It has been a weekend for fly-halves coming off the bench and having a decisive say and if Jimmy Gopperth is at the opposite end of the career spectrum to Marcus Smith, the veteran New Zealander proved every bit as important in Wasps’ hard-fought victory over Northampton.
The 38-year-old came on midway through the second half and kicked two pivotal penalties to ensure Wasps edged out Northampton in a bizarre encounter – at times entertaining, at others error-strewn. Jacob Umaga impressed at No 10 for the hosts but he was wayward from the tee – missing three kicks at goal – and Gopperth’s key interventions, with the Wasps hooker Gabriel Oghre in the sin bin, kept the visitors at bay.
For Northampton it is a first defeat of the season and they may wonder what the outcome would have been had Oghre been shown red rather than yellow by the referee Craig Maxwell-Keys for a high tackle on Alex Mitchell in the 62nd minute. By that stage Wasps had seized the initiative through Dan Robson’s second-half try and led 20-10. But with Lewis Ludlam replying with a pushover try soon after, the Saints had a foothold again, and may have capitalised against 14 men for the rest of the match.
“There is no doubt it is a red card,” said Northampton’s director of rugby, Chris Boyd. “I don’t like the process particularly but you can’t tell me a swinging arm to the head, there is no sanction, I don’t think there is any malice or intent, it is unfortunate. We were too dumb to take advantage.”
Gopperth, egter, was anything but. He is in his seventh season with Wasps, having made his Premiership debut for Newcastle in 2009, and while this is the last year of his current contract, he demonstrated just how important having an experienced head to call on can be.
“When you bring on someone like Jimmy Gopperth to close out a game you know you’re going to be in a good place,” said Robson. “He’s one of the hardest workers at the club. I don’t think we’ll see others play on to 38 yet he makes it look easy. I can tell you as a 29-year-old I don’t know how he does it. He’s a very special player and a special bloke.”
Northampton struck first in a frenetic start when their bullocking No 8 Juarno Agustus blasted through Oghre in the middle of the pitch and delivered a delightful offload for Sam Matavesi. Dan Biggar scored the conversion but Saints soon lost their outside centre Matt Proctor, impressive hitherto, to injury.
Wasps had yet to click into gear but with their first real attacking opportunity of the match they had their opening try. Oghre produced a fine dummy after breaking from the back of a maul and found Robson outside him. The scrum-half shipped the ball on to Zach Kibirige who had the pace to run clear in the right-hand corner. Jacob Umaga converted before Biggar and the Wasps fly-half traded penalties before the interval.
Wasps resumed the brighter and after Vaea Fifita had a try down the left disallowed for a forward pass, Umaga landed his second penalty soon after, having missed one just before the interval.

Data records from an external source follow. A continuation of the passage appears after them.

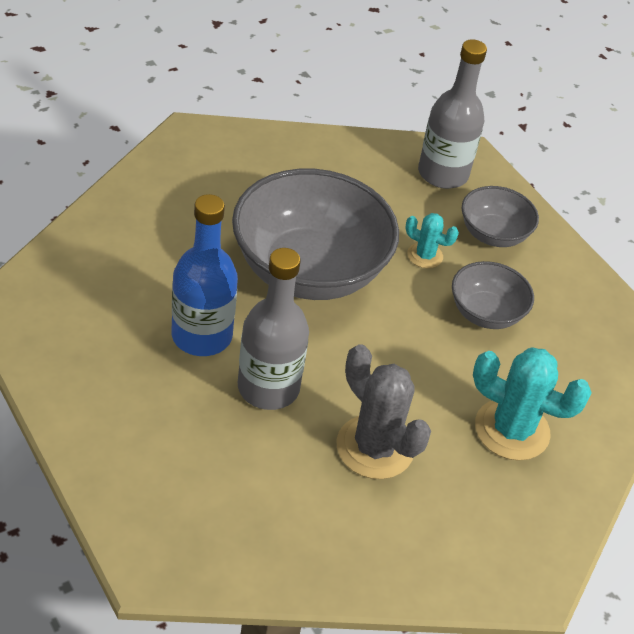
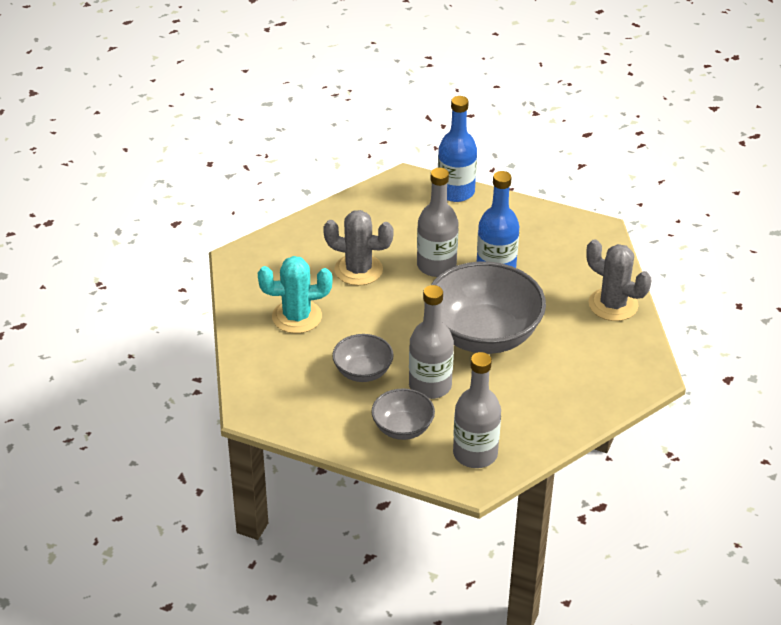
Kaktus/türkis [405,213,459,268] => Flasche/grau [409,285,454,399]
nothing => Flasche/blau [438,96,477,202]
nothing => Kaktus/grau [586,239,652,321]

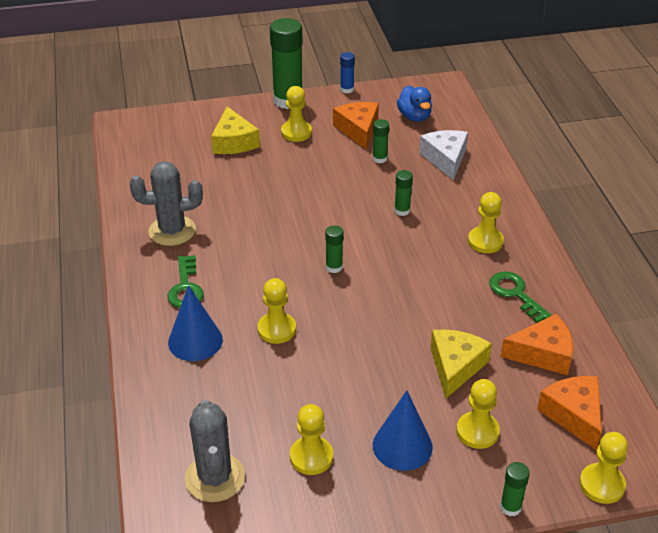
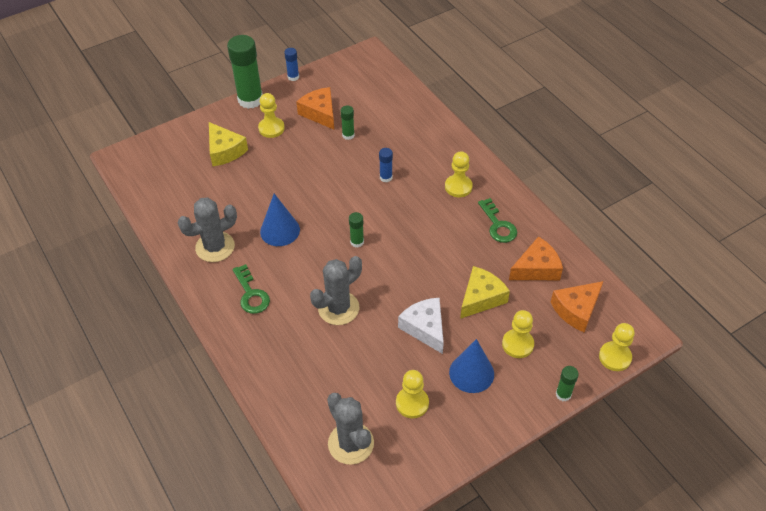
Kegel/blau [168,285,223,361] => Kegel/blau [260,194,300,246], move
Bauer/gelb [257,278,296,344] => Kaktus/grau [310,256,362,325]
Klebestift/grün [394,170,413,216] => Klebestift/blau [379,148,393,182]
Ente/blau [397,85,432,122] => nothing
Käse/weiß [419,130,468,181] => Käse/weiß [398,298,444,354], move
Käse/gelb [430,329,492,399] => Käse/gelb [460,266,510,319], 45 degrees clockwise
Schlüssel/grün [489,271,552,323] => Schlüssel/grün [478,198,517,243], 150 degrees counterclockwise
Käse/orange [537,376,602,450] => Käse/orange [551,281,603,333], 90 degrees counterclockwise

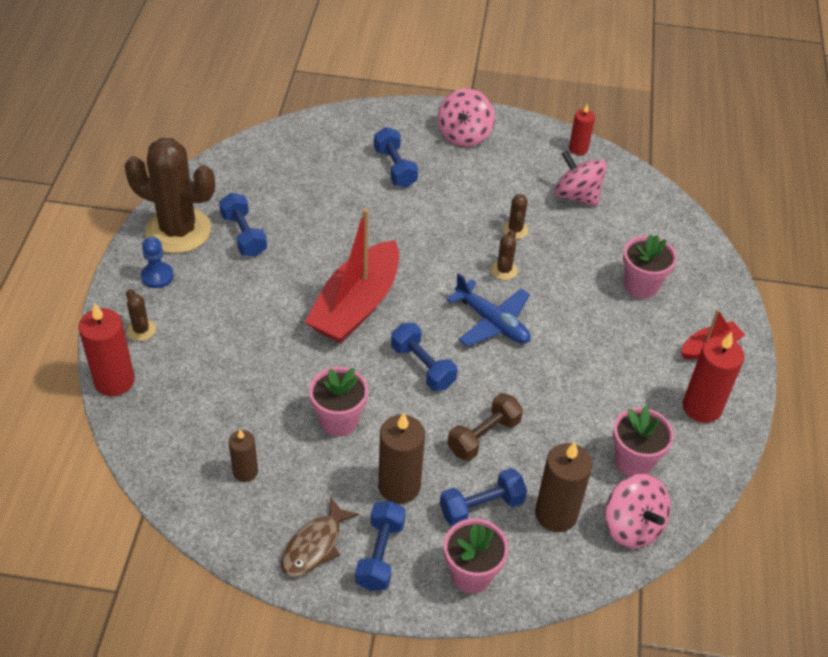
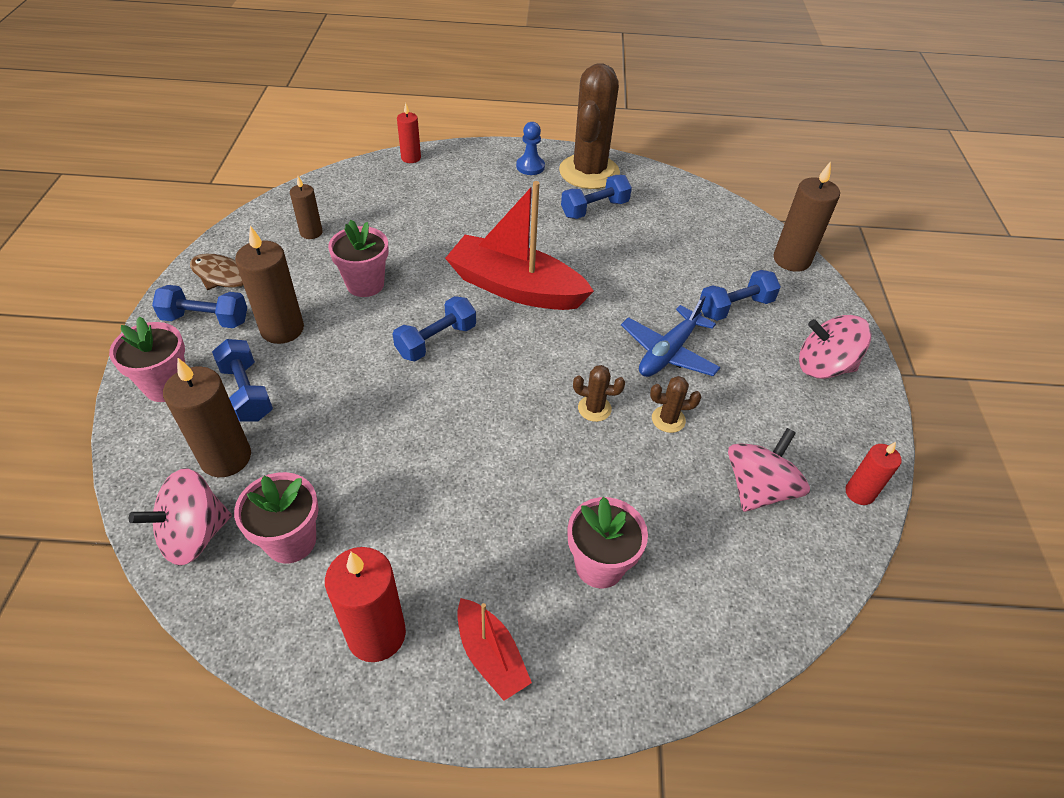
Kerze/rot [78,303,135,396] => Kerze/rot [397,103,421,163], x0.59
Kaktus/braun [126,289,156,341] => nothing
Flugzeug/blau [446,273,531,347] => Flugzeug/blau [621,295,721,377], move
Hantel/braun [447,393,523,461] => nothing
nothing => Kerze/braun [773,161,840,272]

Northampton were slick in the opening exchanges, but were growing increasingly sloppy and Wasps’ second try came after a prolonged spell in the Saints half.
Thomas Young made the break and delayed his offload perfectly for Robson to seize and dot down. Umaga converted but Northampton were back to within touching distance after Ludlam’s close-range try, which came following Oghre’s yellow. He was fortunate to escape a red card given there was no obvious mitigation for contact with Mitchell’s head – and while Ludlam capitalised quickly, the missed conversion from Biggar – who had earlier taken a knock to his leg – was costly.
Northampton still had time, on their hands with Oghre off the pitch, but their indiscipline proved their undoing. They gave Wasps three kickable penalties and Gopperth landed two of them to steer his side to victory, even if Fish’s late try ensured Northampton ended with three tries to their hosts’ two and sealed a losing bonus point.